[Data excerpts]
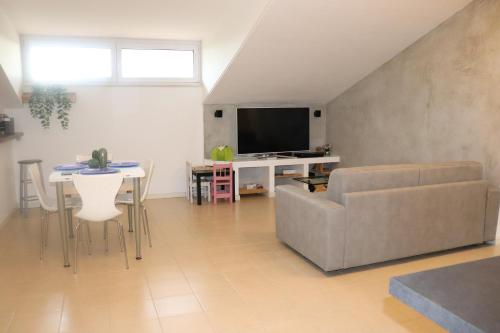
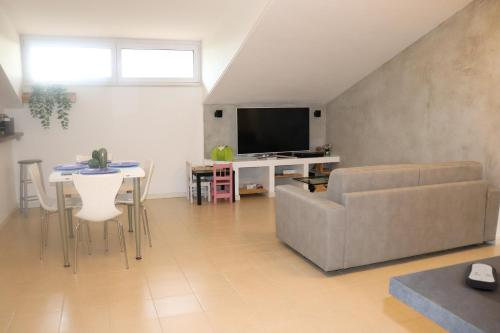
+ remote control [463,262,500,291]
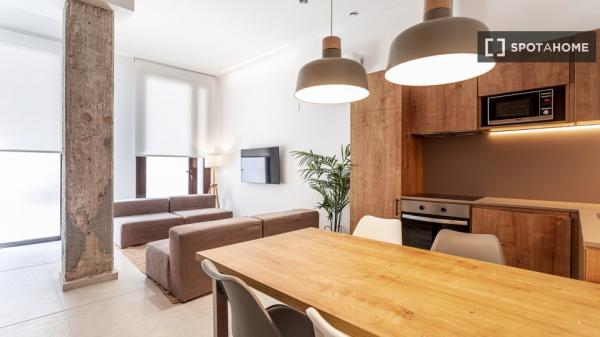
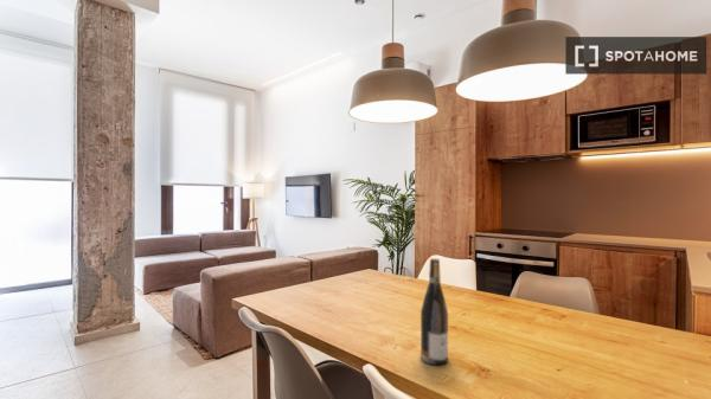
+ wine bottle [419,257,449,366]
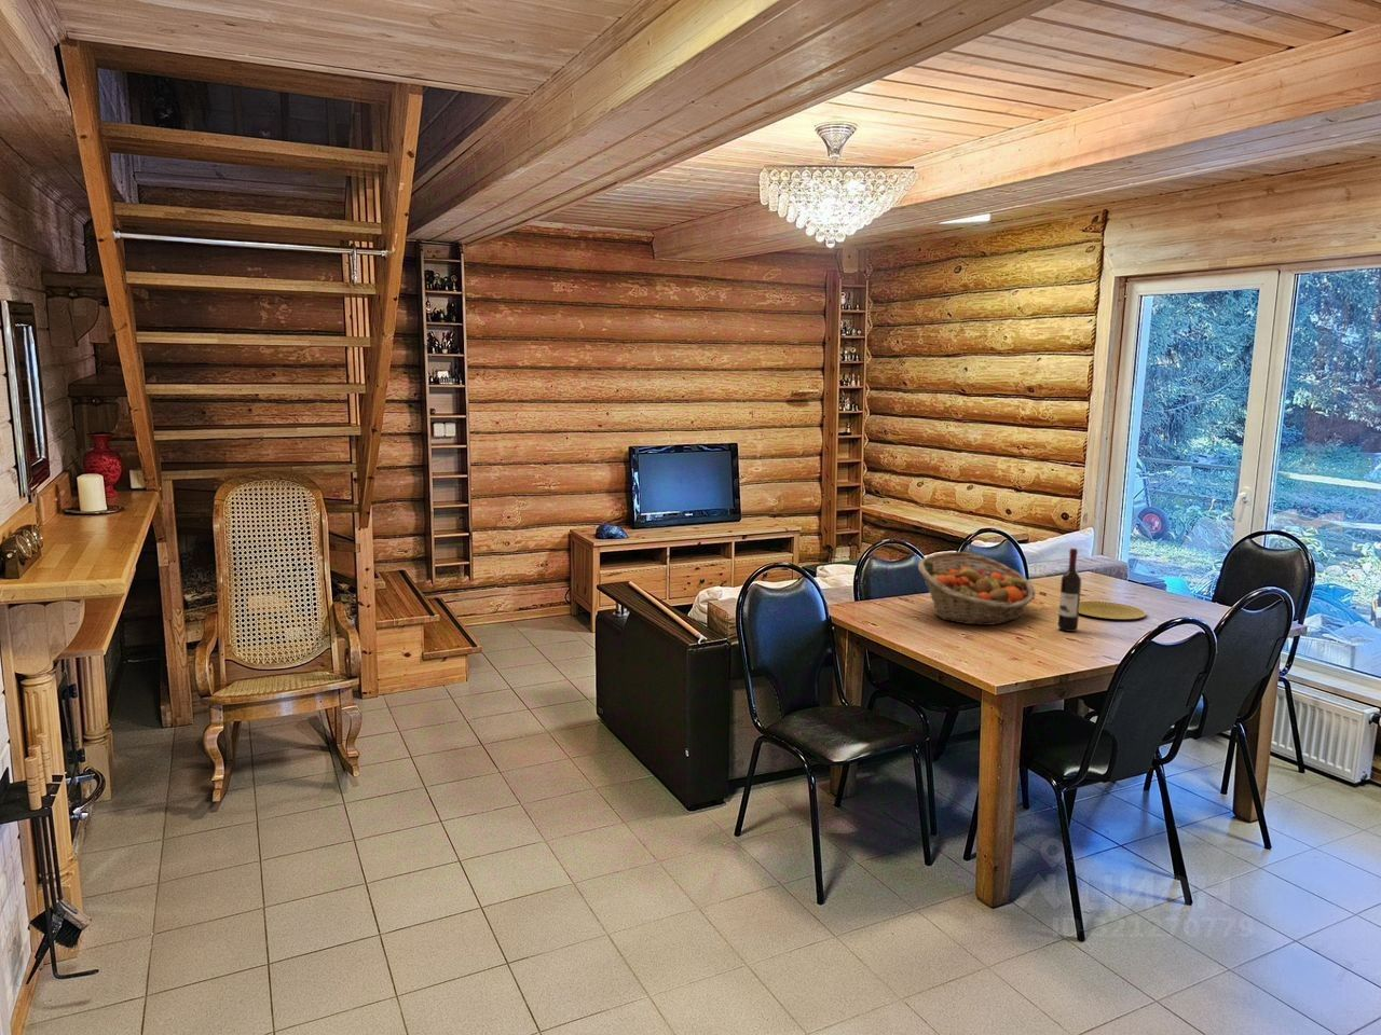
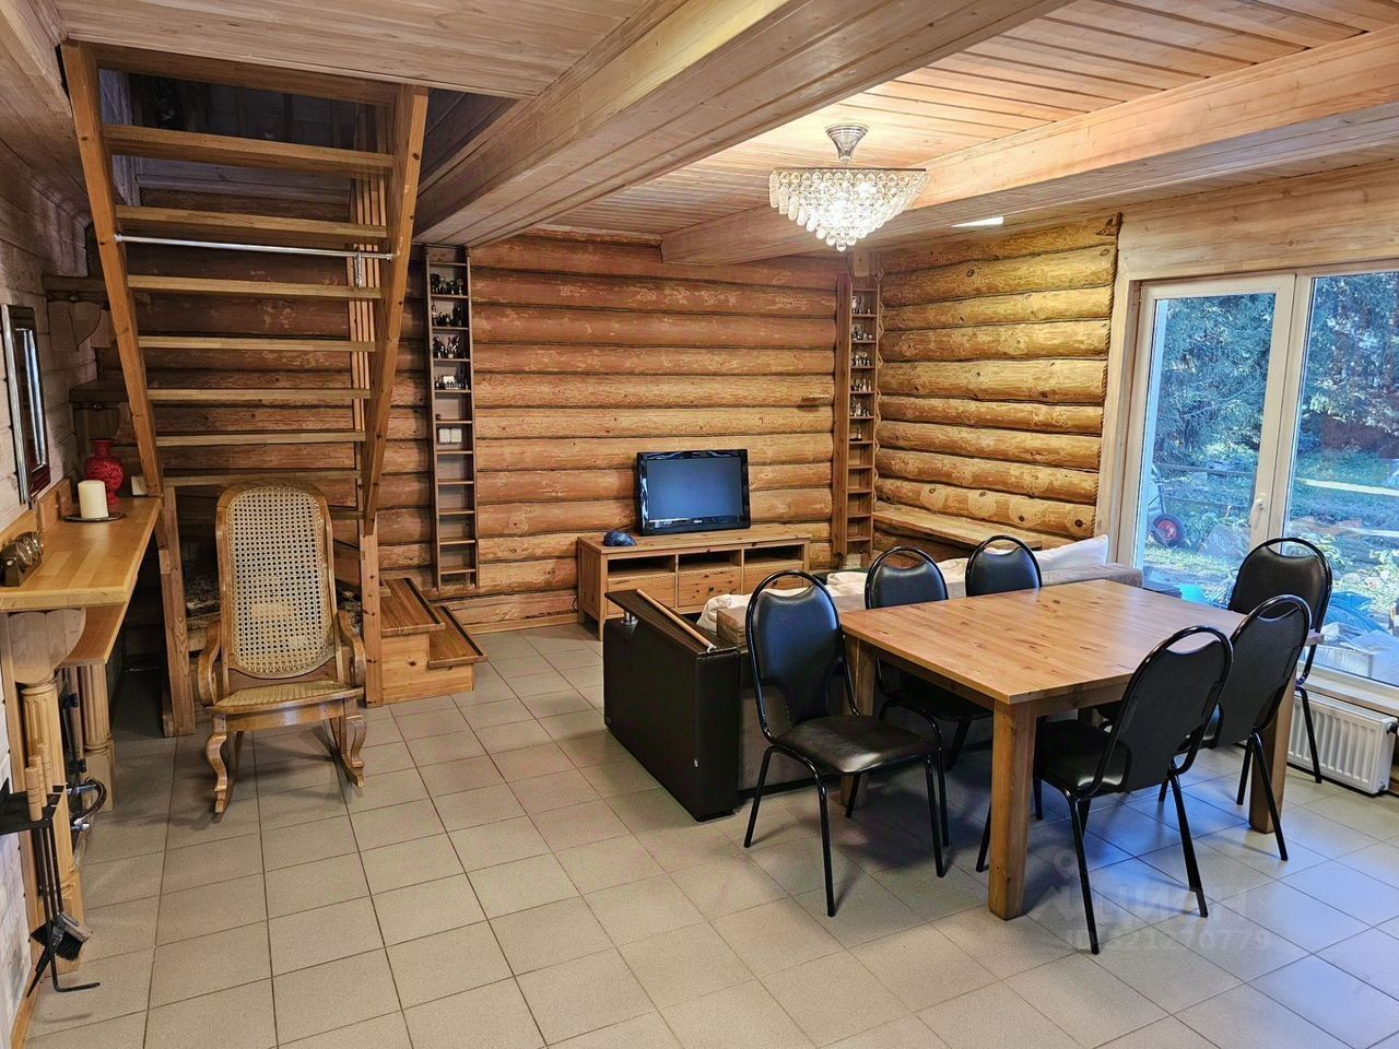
- fruit basket [917,551,1036,626]
- plate [1079,600,1147,620]
- wine bottle [1057,548,1082,633]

▶ [What is required]: Give every line of the data above again as it stands; the pictures stay out.

▶ [Task solution]:
+ remote control [463,262,500,291]
+ wine bottle [419,257,449,366]
- fruit basket [917,551,1036,626]
- plate [1079,600,1147,620]
- wine bottle [1057,548,1082,633]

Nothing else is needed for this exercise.